REQUIREMENT 1
Find each line in the entries below that contains the string "series", treating uppercase and lowercase as different, and copy those lines out.

DOCUMENT TEXT
# Tight 3 Jaw Chuck



## lpeedin (May 5, 2016)

Since day 1 the 3 jaw Chuck on my 1127 has been very tight in regards to running the jaws in & out. I attributed this to it being new, but it's not got any better. I've removed the jaws several times looking for burrs, swarf, whatever that might be the cause. It really is a task to run the jaws in & out and with my old arthritic hands I often have to use both hands. I removed the jaws again today & finally discovered what I think might be the issue, but before I start filing, grinding, contacting Matt, or any other remedy, I'd love some opinions from others who have similar equipment. 

Note in the picture below that each of the 4 valleys has a relief except the one in the upper left. All 3 of the inside jaws are like this; however, all 4 of the valleys on all 3 of the outside jaws are relieved. All 4 of the valleys on each of the 4 jaw Chuck jaws are also relieved. 

It's the same valley on each of the inside jaws - like maybe a step was forgot on the set of jaws. 






Would really appreciate if some of you would check your jaws and see if yours are the same. You can tell without removing the jaws from the Chuck as shown in this pic. Note the unrelieved valley is in the lower left. 






Sent from my iPad using Tapatalk


----------



## stevemetsch (May 5, 2016)

Do the outside jaws work better??? If so you have your answer.
Steve


----------



## lpeedin (May 5, 2016)

stevemetsch said:


> Do the outside jaws work better??? If so you have your answer.
> Steve


 Yes, they work much better.


----------



## Bob Korves (May 5, 2016)

If it is still in warranty, get the chuck replaced.  If not, use a cutoff wheel in a die grinder and make your own reliefs.  Even a hacksaw with a round grit blade might work.  It can be a low tech job, any amount of relief is acceptable, it does not need to be as much as you see on your jaws.

The corner across the jaw from it also does not look like it is properly relieved, on one face yes, on the other no, from what I can see in the pics.


----------



## Ulma Doctor (May 5, 2016)

i'll bet you that if you were to stone the mating lands of the jaw, you could reduce the friction between the jaw and the chuck


----------



## lpeedin (May 6, 2016)

Bob Korves said:


> If it is still in warranty, get the chuck replaced.  If not, use a cutoff wheel in a die grinder and make your own reliefs.  Even a hacksaw with a round grit blade might work.  It can be a low tech job, any amount of relief is acceptable, it does not need to be as much as you see on your jaws.

GIVEN DATA
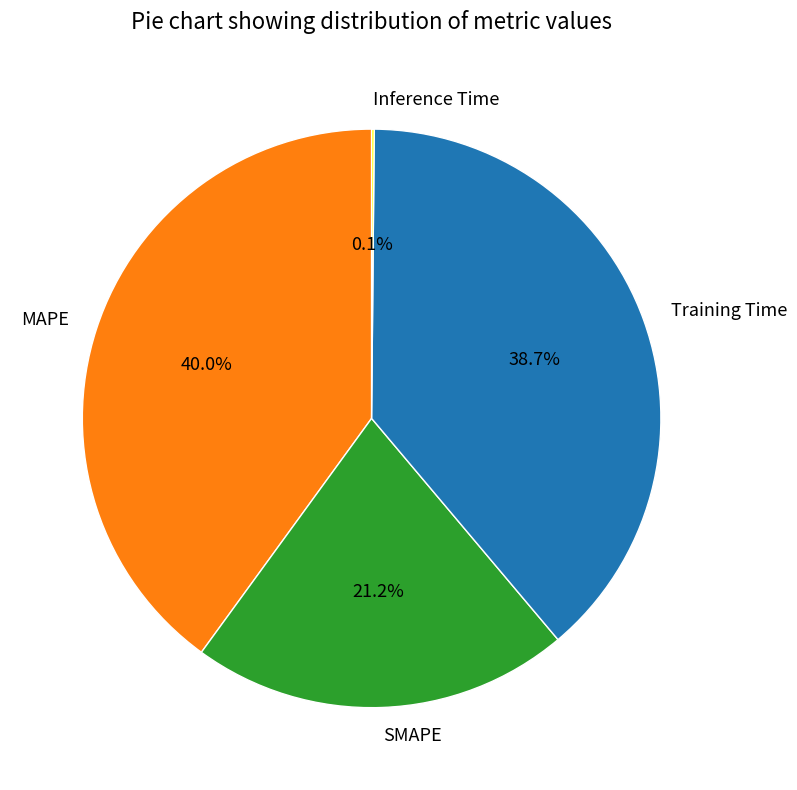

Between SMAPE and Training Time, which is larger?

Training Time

* * *

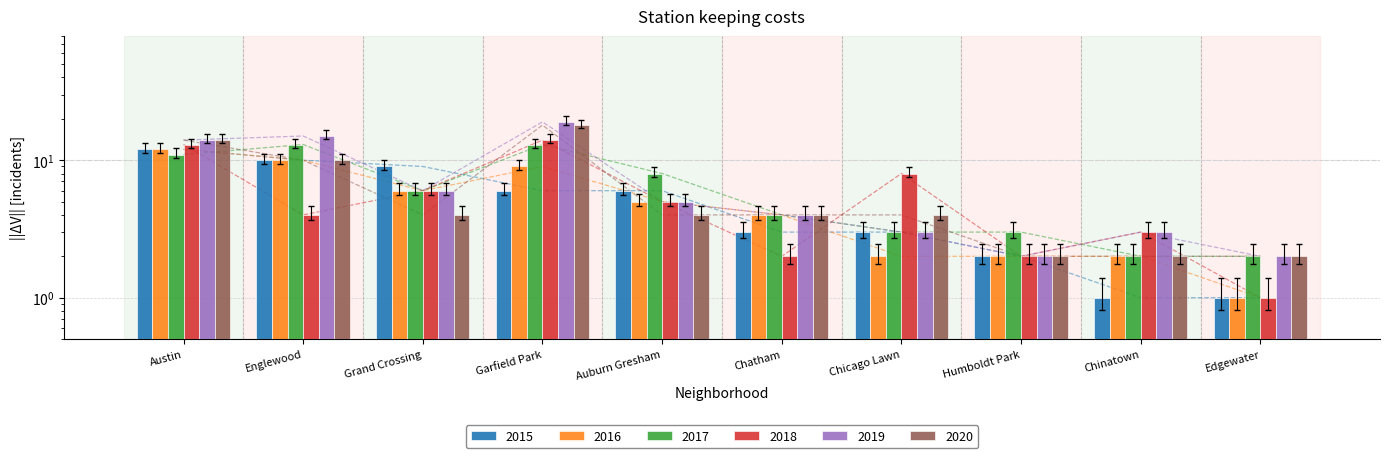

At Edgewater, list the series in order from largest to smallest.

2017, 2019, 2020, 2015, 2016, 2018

--

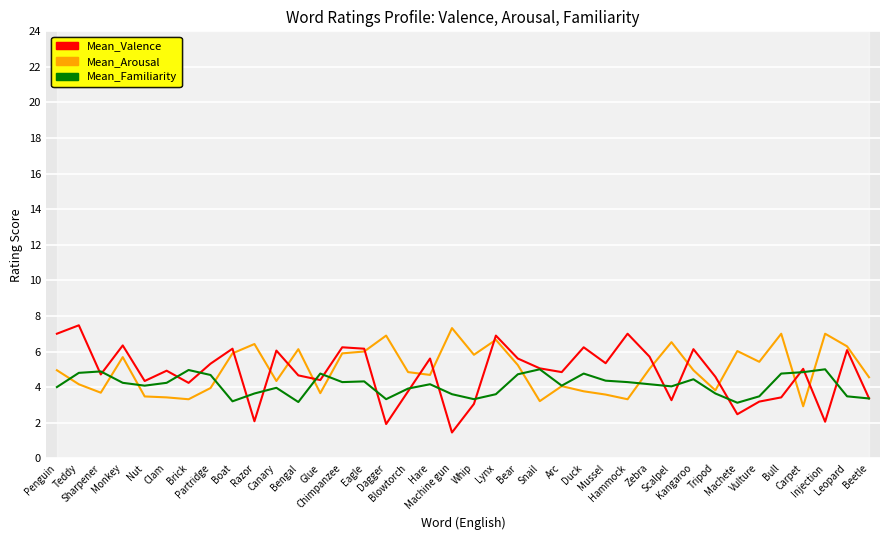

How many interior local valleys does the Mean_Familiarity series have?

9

REQUIREMENT 2
Name every user who posted in the chuck thread above, listing each name once.

EXERCISE RESULT 1
At Edgewater, list the series in order from largest to smallest.
How many interior local valleys does the Mean_Familiarity series have?

EXERCISE RESULT 2
lpeedin, stevemetsch, Bob Korves, Ulma Doctor